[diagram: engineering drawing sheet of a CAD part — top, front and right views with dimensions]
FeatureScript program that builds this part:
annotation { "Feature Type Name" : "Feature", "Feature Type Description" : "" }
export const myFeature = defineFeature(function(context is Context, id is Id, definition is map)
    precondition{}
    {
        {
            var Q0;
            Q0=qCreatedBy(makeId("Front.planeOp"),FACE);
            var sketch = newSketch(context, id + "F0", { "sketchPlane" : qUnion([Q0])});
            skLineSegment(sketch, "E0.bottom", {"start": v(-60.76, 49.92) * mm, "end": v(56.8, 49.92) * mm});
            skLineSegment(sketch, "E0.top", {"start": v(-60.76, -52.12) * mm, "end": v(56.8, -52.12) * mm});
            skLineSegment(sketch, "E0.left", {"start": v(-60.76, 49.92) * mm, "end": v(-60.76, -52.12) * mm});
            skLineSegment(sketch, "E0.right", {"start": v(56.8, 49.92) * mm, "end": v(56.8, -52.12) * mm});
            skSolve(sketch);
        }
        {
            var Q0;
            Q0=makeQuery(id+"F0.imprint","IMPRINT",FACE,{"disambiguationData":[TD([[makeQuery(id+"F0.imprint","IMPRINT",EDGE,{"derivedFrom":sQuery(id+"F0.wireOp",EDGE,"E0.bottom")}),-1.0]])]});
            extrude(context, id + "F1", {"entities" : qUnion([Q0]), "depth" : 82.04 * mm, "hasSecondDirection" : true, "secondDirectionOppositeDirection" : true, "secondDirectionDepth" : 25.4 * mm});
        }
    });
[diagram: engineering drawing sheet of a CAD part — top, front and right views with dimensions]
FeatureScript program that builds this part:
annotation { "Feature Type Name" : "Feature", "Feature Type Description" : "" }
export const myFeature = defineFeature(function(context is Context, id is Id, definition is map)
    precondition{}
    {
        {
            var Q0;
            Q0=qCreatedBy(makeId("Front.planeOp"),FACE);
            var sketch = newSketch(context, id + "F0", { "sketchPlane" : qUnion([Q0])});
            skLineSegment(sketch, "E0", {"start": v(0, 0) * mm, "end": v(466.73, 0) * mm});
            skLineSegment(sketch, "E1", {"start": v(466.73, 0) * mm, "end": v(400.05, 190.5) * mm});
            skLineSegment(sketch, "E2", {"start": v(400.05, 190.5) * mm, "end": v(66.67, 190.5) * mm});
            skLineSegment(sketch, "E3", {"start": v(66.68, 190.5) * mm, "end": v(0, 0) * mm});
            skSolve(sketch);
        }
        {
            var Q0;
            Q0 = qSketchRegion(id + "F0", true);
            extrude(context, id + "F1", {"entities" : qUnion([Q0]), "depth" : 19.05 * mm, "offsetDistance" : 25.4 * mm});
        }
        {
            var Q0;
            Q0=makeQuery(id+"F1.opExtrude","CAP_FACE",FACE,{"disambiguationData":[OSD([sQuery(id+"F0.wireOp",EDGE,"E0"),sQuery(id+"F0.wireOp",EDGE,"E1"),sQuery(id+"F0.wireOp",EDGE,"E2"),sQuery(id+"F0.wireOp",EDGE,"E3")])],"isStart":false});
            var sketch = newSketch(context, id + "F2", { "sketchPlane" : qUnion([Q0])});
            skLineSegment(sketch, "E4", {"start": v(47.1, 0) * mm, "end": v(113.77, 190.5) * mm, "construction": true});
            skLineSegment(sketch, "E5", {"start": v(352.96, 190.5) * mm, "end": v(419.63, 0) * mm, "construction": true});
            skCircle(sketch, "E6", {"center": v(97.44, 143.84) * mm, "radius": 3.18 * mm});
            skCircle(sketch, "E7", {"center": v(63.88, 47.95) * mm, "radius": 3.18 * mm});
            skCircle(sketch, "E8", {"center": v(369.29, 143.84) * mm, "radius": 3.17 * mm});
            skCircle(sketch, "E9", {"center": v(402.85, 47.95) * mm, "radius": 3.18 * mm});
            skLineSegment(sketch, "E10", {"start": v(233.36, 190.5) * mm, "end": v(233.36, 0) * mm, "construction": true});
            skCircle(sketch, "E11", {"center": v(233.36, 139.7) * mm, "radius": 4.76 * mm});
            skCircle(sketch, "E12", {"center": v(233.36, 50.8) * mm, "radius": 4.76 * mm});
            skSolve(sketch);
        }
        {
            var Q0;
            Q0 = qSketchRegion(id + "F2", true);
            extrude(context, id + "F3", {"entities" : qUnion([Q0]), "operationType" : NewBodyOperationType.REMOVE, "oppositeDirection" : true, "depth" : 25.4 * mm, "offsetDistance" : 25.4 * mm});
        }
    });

● **What needs to be done**: Return every line from the entries above that contains the string "sQuery".

● **Completed exercise**:
            Q0=makeQuery(id+"F0.imprint","IMPRINT",FACE,{"disambiguationData":[TD([[makeQuery(id+"F0.imprint","IMPRINT",EDGE,{"derivedFrom":sQuery(id+"F0.wireOp",EDGE,"E0.bottom")}),-1.0]])]});
            Q0=makeQuery(id+"F1.opExtrude","CAP_FACE",FACE,{"disambiguationData":[OSD([sQuery(id+"F0.wireOp",EDGE,"E0"),sQuery(id+"F0.wireOp",EDGE,"E1"),sQuery(id+"F0.wireOp",EDGE,"E2"),sQuery(id+"F0.wireOp",EDGE,"E3")])],"isStart":false});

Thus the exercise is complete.